Well-shaped sequences should be fine when processing valid HTML, but since this module doesn't restrict itself to valid HTML, that isn't always good enough. Setting shapeless to a true value removes this filtering and makes all sequences eligible.

is_unclosed_tag

Test for tag names with optional closing tag. Takes a tag name, returns true for tags declared in HTML 4.01 Transitional DTD as having either optional or no closing tag. Note that subclassing this method won't change HTML::ListScraper behavior - it delegates to a real implementation deep in this module's guts, which are not documented here.

get_all_tags

Accessor for the document's tag sequence maintained by HTML::ListScraper, used mainly for debugging. Takes no arguments, returns an array (array reference if called in a scalar context) of HTML::ListScraper::Tag objects.

get_sequences

The core of HTML::ListScraper. Takes no arguments, returns an array of HTML::ListScraper::Sequence objects. The sequences are sorted by length (shortest first).

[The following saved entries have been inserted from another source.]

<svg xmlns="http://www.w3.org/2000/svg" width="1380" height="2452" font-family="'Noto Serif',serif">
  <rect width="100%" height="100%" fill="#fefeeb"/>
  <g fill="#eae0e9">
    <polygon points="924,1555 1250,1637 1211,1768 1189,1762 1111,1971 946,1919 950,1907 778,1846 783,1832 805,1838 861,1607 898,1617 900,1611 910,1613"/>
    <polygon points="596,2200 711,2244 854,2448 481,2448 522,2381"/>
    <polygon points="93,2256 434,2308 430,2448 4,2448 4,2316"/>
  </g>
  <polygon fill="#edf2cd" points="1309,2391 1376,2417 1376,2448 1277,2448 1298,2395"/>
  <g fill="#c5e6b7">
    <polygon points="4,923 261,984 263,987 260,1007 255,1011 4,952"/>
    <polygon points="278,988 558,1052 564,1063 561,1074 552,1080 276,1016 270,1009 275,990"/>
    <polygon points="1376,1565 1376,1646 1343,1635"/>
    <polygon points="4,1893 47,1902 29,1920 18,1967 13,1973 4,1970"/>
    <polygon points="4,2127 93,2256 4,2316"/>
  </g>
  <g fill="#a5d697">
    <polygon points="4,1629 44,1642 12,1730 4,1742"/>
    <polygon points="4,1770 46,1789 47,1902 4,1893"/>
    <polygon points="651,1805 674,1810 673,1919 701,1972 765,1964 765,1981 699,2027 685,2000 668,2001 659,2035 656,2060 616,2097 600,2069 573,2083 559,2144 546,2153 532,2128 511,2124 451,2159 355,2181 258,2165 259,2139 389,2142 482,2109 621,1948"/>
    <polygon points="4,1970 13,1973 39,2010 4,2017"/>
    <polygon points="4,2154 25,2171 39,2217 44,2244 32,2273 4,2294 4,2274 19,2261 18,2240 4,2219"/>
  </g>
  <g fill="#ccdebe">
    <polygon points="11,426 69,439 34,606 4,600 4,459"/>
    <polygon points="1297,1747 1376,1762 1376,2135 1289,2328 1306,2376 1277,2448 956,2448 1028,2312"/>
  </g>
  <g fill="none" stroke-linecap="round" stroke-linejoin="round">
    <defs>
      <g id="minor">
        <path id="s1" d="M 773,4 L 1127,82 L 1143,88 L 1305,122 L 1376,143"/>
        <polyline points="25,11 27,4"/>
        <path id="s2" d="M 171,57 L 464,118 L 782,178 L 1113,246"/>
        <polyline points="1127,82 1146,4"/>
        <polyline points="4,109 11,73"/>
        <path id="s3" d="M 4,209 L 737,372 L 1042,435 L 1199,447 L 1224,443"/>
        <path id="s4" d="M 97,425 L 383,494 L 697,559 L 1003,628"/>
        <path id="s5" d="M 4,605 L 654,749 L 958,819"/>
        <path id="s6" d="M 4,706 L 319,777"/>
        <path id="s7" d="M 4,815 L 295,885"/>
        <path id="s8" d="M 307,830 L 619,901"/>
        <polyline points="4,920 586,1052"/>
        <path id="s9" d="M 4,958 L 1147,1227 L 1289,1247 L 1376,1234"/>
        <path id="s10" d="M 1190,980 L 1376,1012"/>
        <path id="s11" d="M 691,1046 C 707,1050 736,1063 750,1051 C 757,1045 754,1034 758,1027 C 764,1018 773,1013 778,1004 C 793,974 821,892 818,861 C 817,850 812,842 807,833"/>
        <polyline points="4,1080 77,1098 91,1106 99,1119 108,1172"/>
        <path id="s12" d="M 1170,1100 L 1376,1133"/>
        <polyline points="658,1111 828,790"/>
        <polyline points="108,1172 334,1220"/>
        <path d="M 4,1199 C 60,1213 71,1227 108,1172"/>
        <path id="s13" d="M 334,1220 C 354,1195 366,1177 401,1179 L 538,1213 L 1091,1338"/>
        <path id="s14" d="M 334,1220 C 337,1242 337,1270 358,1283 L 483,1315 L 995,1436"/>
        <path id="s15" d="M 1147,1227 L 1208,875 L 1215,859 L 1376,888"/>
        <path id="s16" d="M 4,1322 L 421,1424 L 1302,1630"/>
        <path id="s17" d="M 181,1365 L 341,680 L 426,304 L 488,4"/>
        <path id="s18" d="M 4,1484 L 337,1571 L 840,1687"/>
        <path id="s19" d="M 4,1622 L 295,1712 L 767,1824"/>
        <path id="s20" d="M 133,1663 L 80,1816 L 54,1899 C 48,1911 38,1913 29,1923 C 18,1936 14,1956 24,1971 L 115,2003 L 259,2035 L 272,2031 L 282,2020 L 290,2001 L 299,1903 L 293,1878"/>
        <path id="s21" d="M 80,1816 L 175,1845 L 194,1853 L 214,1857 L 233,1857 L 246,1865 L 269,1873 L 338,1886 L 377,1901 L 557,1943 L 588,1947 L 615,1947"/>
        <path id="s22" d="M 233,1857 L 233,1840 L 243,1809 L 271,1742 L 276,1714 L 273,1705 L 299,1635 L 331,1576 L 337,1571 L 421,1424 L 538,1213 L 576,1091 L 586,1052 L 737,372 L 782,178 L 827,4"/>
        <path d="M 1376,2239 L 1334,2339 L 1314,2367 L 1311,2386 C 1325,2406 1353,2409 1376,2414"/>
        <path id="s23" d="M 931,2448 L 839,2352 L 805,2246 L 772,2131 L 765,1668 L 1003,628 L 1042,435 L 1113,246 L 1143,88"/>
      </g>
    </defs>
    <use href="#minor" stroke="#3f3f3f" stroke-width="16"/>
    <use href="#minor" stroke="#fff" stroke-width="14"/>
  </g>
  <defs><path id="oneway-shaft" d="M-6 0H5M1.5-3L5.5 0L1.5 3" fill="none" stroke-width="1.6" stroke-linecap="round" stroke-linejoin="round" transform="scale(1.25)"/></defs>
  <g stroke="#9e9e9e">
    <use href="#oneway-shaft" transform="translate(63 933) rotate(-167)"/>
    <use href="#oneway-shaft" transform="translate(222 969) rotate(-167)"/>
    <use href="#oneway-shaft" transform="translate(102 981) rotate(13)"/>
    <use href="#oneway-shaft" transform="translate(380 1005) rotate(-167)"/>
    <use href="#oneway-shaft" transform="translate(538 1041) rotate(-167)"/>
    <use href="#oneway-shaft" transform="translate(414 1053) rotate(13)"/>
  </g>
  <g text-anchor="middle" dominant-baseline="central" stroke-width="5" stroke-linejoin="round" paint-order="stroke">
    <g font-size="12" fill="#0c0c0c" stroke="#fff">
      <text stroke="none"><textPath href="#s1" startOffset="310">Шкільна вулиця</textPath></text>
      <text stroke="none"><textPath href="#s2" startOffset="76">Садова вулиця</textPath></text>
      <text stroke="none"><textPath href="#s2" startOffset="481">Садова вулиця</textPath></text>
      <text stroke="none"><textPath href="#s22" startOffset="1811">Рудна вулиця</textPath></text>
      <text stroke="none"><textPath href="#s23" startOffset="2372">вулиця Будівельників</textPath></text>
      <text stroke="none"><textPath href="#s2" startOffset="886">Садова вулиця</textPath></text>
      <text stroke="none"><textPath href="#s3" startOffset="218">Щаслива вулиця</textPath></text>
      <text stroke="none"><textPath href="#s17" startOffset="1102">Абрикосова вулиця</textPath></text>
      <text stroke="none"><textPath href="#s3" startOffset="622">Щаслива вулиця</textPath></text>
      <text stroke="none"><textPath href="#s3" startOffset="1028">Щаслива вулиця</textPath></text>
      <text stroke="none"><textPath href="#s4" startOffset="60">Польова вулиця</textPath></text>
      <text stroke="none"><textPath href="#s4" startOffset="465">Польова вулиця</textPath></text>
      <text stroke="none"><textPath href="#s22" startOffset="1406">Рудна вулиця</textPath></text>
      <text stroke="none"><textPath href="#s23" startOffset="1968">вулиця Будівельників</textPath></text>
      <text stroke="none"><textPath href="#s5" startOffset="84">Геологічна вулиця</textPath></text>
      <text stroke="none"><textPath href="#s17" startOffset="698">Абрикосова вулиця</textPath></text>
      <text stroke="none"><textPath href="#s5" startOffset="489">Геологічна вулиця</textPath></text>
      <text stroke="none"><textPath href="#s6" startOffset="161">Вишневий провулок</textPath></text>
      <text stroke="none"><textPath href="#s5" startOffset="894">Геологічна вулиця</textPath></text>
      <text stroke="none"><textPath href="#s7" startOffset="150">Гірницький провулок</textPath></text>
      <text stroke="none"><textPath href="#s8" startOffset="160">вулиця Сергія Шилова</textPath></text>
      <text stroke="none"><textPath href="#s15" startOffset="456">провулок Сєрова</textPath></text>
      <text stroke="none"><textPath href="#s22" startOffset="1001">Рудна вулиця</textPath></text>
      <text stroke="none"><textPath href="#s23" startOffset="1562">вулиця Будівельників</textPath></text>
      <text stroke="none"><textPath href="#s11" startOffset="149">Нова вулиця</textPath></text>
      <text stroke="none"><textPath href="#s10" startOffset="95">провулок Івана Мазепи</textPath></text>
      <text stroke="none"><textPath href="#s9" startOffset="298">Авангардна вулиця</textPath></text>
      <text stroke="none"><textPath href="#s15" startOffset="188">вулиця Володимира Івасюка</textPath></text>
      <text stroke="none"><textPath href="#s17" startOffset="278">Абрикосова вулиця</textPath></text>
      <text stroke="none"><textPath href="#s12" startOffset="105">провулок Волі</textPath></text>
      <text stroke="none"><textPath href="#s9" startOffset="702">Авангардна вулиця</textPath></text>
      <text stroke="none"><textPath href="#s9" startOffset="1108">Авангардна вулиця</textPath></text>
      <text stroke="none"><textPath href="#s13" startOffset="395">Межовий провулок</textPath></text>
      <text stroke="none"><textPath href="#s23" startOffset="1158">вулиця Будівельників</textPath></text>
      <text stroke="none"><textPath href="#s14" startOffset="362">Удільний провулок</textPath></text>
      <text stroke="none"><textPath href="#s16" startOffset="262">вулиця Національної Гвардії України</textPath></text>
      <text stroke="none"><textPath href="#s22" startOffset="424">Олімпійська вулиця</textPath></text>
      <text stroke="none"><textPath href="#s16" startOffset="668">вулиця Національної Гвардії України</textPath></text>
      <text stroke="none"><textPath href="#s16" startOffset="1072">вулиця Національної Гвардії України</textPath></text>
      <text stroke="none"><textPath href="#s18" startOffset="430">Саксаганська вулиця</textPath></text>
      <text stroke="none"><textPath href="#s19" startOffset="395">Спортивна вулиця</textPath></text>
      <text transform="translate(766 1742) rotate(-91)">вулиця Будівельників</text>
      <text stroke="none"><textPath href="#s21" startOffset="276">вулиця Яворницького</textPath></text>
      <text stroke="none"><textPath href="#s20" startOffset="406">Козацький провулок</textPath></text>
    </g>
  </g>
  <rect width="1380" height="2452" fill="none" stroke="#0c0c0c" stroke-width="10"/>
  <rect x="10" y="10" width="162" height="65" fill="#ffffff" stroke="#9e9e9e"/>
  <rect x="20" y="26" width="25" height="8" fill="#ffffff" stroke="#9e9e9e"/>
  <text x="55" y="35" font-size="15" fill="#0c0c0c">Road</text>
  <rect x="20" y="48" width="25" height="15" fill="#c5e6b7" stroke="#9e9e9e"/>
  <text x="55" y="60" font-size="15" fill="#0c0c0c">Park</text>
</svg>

"Sequences" with just 1 tag and sequences which don't repeat are never returned; depending on the value of min_count and shapeless, get_sequences may also ignore other ones (see min_count and shapeless).

find_sequences

A generalization of get_sequences. Like get_sequences, find_sequences takes no arguments and returns an array of HTML::ListScraper::Sequence objects - the same sequences, in fact, as get_sequences, but with potentially more instances. In addition to the exact matches, find_sequences tries to find "approximate" instance matches, that is, tag sequences with a non-zero but low edit distance from the exact sequence.

The alignment uses Algorithm::NeedlemanWunsch (q.v.) in its local mode, with fixed scores whose particular values hopefully don't matter much (see the source of HTML::ListScraper::Sweep if you're really interested in them). Approximate instances are sought between the exact ones, from the most similar to a cut-off point of low similarity.

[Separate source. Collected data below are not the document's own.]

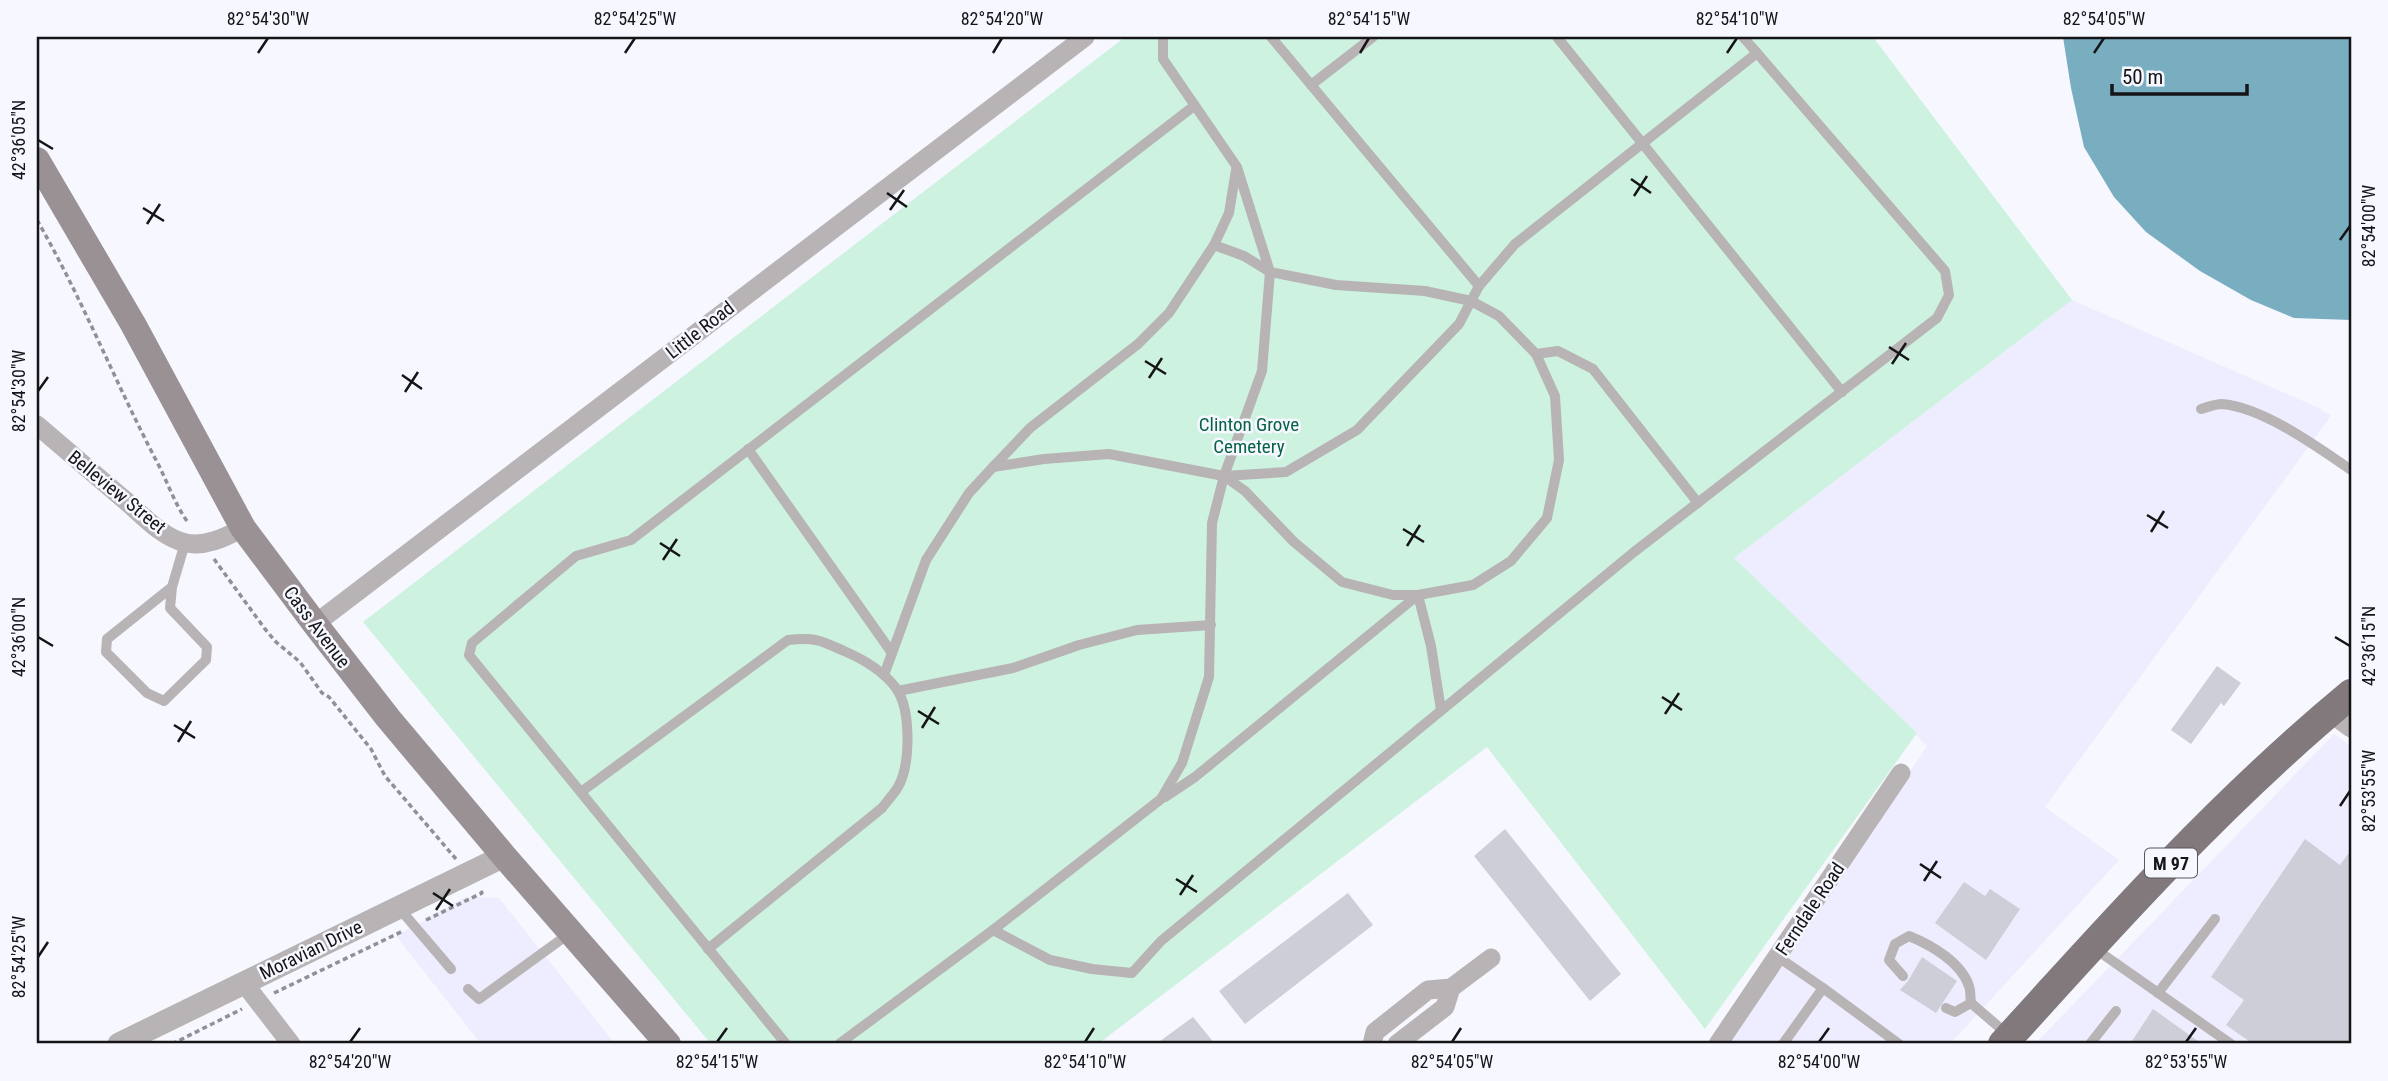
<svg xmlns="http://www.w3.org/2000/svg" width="2388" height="1081" font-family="'Roboto Condensed',sans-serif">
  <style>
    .built { fill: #ededff }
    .green { fill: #cef2e0 }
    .water { fill: #79aec1 }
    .building { fill: #ceced8 }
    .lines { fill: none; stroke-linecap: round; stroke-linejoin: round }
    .path { stroke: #909096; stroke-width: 3.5; stroke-dasharray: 5 3.5; stroke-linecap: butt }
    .service { stroke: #b8b3b4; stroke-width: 10 }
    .minor { stroke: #b8b3b4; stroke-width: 19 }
    .tertiary { stroke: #b8b3b4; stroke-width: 23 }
    .secondary { stroke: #999193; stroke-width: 26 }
    .primary { stroke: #82797c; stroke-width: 30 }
    .ticks { fill: none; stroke: #151518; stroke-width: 2.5 }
    .labels { text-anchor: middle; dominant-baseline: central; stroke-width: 5; stroke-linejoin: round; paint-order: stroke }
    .shield { fill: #f6f7ff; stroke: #58595d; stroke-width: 2 }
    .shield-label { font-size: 18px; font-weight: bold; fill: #151518 }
    .street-label { font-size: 19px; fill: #151518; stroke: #f6f7ff }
    .park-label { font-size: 19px; fill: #066345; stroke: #f6f7ff }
    .neatline { fill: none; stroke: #151518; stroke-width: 2.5 }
    .ticks-label { font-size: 18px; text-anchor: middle; fill: #151518 }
  </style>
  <rect width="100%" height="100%" fill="#f6f7ff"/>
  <g class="built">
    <polygon points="2072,300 2319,408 2331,416 2045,807 2119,860 1950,1044 1728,1044 1927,746 1734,558"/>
    <polygon points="2334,734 2351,746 2351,1044 2035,1044"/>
    <polygon points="465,897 499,898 615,1044 481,1044 396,936"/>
  </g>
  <polygon class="green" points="1125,37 1873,37 2072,300 1734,558 1917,733 1705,1029 1487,747 1098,1044 711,1044 363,622"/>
  <polygon class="water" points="2063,37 2351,37 2351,320 2294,318 2251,300 2200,271 2146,232 2114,197 2084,147 2071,88"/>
  <g class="building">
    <polygon points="2217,666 2241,683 2224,706 2221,703 2191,744 2171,730"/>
    <polygon points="1505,829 1621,974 1590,1001 1474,856"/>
    <polygon points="2305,839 2340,865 2351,850 2351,1044 2253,1044 2226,1025 2244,1000 2211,977"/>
    <polygon points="1964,882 1985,896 1990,889 2020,909 1986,960 1935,923"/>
    <polygon points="1348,893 1373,925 1245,1024 1219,991"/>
    <polygon points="1922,957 1957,981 1936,1013 1900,990 1908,981"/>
    <polygon points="2153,1009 2202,1044 2130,1044"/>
    <polygon points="1193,1017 1215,1044 1156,1044"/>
  </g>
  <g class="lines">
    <g class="path">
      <path d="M37,220C82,298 115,382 157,462C168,483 175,505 189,524"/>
      <polyline points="214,559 265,629 276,642 300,662 322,693 329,697 371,749 385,776 456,859"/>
      <polyline points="426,920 482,893 480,890"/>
      <polyline points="274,993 403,931"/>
      <polyline points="172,1044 242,1009"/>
    </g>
    <g class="service">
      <polyline points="1271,37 1479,286"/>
      <polyline points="1557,37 1842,392"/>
      <polyline points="1743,37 1757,53"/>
      <polyline points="1311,85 1373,37"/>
      <polyline points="1214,245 1244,256 1270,272 1336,285 1425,291 1471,301 1499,316 1536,354 1555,396 1559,460 1547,518 1511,561 1473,585 1418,595 1393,595 1342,582 1294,542 1245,491 1224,476"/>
      <polyline points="1536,354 1558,351 1593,369 1698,503"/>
      <path d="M2201,409C2208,407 2215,404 2222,404C2262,407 2318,447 2351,470"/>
      <polyline points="748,449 892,653"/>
      <polyline points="993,467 1030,428 1138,344 1169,313 1214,245 1229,213 1236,170"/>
      <polyline points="172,587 107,639 106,652 147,693 164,701 206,660 207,647 170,608 172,587 185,543"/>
      <polyline points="898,691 1013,668 1079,645 1137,630 1211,625"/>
      <path d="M581,792L788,640C815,637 820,640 844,651C863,659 883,671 896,688C911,709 911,764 898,787C894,794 887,801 882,808L708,949"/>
      <polyline points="1165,797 1195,777 1418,595 1431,646 1441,710"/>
      <polyline points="399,908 451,969"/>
      <polyline points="993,930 1161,799 1182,763 1209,677 1212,523 1224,476 1262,371 1270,272 1237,167 1163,59 1163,37"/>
      <polyline points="2094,948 2231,1044"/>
      <polyline points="1778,957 1823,988"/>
      <path d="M1903,976L1889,960L1895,944L1909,936C1931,945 1961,962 1969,986C1971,991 1970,998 1971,1003L1955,1012L1946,1008"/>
      <polyline points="468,989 479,999 570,933"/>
      <polyline points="2158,993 2215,919"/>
      <polyline points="1971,1003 2007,1034"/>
      <polyline points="786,1044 469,655 472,643 576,556 631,540 1194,106"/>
      <polyline points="839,1044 993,930 1050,960 1092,969 1132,973 1161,941 1634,552 1937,318 1949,295 1945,271 1757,53 1515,244 1479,286 1459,324 1357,430 1286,472 1224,476 1109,454 1044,459 993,467 969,493 926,560 884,675"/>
      <polyline points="1783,1044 1823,988 1899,1044"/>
      <polyline points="2090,1044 2116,1011"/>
    </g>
    <g class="minor">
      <path d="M37,425C65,449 92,472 120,496C139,511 161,538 186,543C207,547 225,537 243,528"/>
      <path d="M315,624C572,430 827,232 1085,37"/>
      <polyline points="2329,712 2351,728"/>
      <polyline points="244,983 291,1044"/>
      <polyline points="1372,1044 1375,1032 1428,990 1451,988 1491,958"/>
      <polyline points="1397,1044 1445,1007 1451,988"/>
      <polyline points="1718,1044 1901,773"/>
    </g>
    <polyline class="tertiary" points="119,1044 504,856"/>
    <polyline class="secondary" points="37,160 133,324 243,528 315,624 388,718 504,856 668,1044"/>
    <path class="primary" d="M2003,1044C2113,922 2224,799 2351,694"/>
  </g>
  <path class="ticks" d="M258,53L268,38M625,53L635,38M993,53L1002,38M1360,53L1369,38M1727,53L1737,38M2094,53L2104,38M38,140L53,149M1631,179L1651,193M887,193L907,207M1634,196L1647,176M143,208L164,221M890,210L904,190M147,224L160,204M2340,240L2350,226M1889,347L1909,360M1145,361L1166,374M1892,364L1906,343M402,375L422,389M1149,378L1162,358M38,391L48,377M405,392L418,372M2147,515L2168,528M1403,529L1424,542M2151,532L2164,511M660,543L680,556M1407,546L1420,525M663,560L677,539M38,637L53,646M2335,637L2350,646M1662,697L1682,710M918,711L939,724M1665,714L1679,693M174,725L195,738M922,728L935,707M178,742L191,721M2340,806L2350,791M1920,864L1941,878M1176,879L1197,892M1924,881L1937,861M433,893L453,906M1180,895L1193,875M436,910L450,889M38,957L48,942M350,1042L360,1028M717,1042L727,1028M1085,1042L1094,1028M1452,1042L1461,1028M1819,1042L1829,1028M2186,1042L2196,1028"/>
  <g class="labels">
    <rect class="shield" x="2145" y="848.5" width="52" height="29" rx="5"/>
    <g class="shield-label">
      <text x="2171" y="863">M 97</text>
    </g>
    <g class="street-label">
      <text transform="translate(700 330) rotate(-38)">Little Road</text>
      <text transform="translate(117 492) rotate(39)">Belleview Street</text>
      <text transform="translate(317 627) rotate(53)">Cass Avenue</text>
      <text transform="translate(1810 909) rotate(-56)">Ferndale Road</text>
      <text transform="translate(311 950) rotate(-26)">Moravian Drive</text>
    </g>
    <g class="park-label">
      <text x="1249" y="424">Clinton Grove<tspan x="1249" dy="22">Cemetery</tspan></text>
    </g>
  </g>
  <rect width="2388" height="1081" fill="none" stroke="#f6f7ff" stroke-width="77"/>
  <path d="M2112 84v10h135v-10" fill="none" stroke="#151518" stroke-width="3.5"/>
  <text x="2122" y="84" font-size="21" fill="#151518" stroke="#f6f7ff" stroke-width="5" paint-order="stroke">50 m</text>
  <rect x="38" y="38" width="2312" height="1004" class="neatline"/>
  <g class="ticks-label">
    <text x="268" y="25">82°54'30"W</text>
    <text x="635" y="25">82°54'25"W</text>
    <text x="1002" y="25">82°54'20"W</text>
    <text x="1369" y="25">82°54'15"W</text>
    <text x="1737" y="25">82°54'10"W</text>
    <text x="2104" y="25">82°54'05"W</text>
    <text transform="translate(19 140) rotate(-90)" y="6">42°36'05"N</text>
    <text transform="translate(2369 226) rotate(-90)" y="6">82°54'00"W</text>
    <text transform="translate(19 391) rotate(-90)" y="6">82°54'30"W</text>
    <text transform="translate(19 637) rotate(-90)" y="6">42°36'00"N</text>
    <text transform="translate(2369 646) rotate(-90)" y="6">42°36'15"N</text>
    <text transform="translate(2369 791) rotate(-90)" y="6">82°53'55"W</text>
    <text transform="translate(19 957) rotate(-90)" y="6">82°54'25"W</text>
    <text x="350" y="1068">82°54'20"W</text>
    <text x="717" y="1068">82°54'15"W</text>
    <text x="1085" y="1068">82°54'10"W</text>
    <text x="1452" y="1068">82°54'05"W</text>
    <text x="1819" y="1068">82°54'00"W</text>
    <text x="2186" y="1068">82°53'55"W</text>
  </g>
</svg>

Found approximate instances are identified by HTML::ListScraper::Instance::match value approx. their score is available as the value of HTML::ListScraper::Instance::score. That value isn't always defined, though: if the shapeless flag isn't set, approximate tag sequences are made to look like valid HTML fragments by removing unpaired tags. Since that obviously damages the score, no score is returned for such cut-up instances.

get_known_sequence

When the "longest sequence repeating most often" found by HTML::ListScraper isn't quite the sought one, you can specify exactly which one you want by calling get_known_sequence instead of get_sequences. get_known_sequence takes a list of tag names spelled using the same convention as HTML::ListScraper::Tag, i.e. in lowercase, without angle brackets and with closing tags having '/' as the first character. If the parsed document doesn't contain the specified sequence, get_known_sequence returns undef. Otherwise, it returns an instance of HTML::ListScraper::Sequence.

find_known_sequence

A generalization of get_known_sequence. Like get_known_sequence, find_known_sequence takes a list of tag names and finds both exact and approximate matches for it. If the parsed document doesn't contain at least one at least approximately matching tag sequences, find_known_sequence returns undef. Otherwise, it returns an instance of HTML::ListScraper::Sequence.

on_start

Attribute start handler. Registered with signature self, tagname, attr, although the only attribute preserved by HTML::ListScraper is href. For ultimate flexibility in preprocessing the input HTML, you can subclass this method, but do call the base version at least conditionally. Note that if you want to just ignore some tags, there are simpler ways, i.e. HTML::Parser::ignore_tags.

on_text

Text handler. Registered with signature self, dtext. For ultimate flexibility in preprocessing the input HTML, you can subclass this method, but do call the base version at least conditionally.

on_end

Attribute end handler. Registered with signature self, tagname. For ultimate flexibility in preprocessing the input HTML, you can subclass this method.

BUGS

Requires too much configuration.

AUTHOR

Vaclav Barta, <vbar@comp.cz>

COPYRIGHT & LICENSE

Copyright 2007-2015 Vaclav Barta, all rights reserved.

This program is free software; you can redistribute it and/or modify it under the same terms as Perl itself.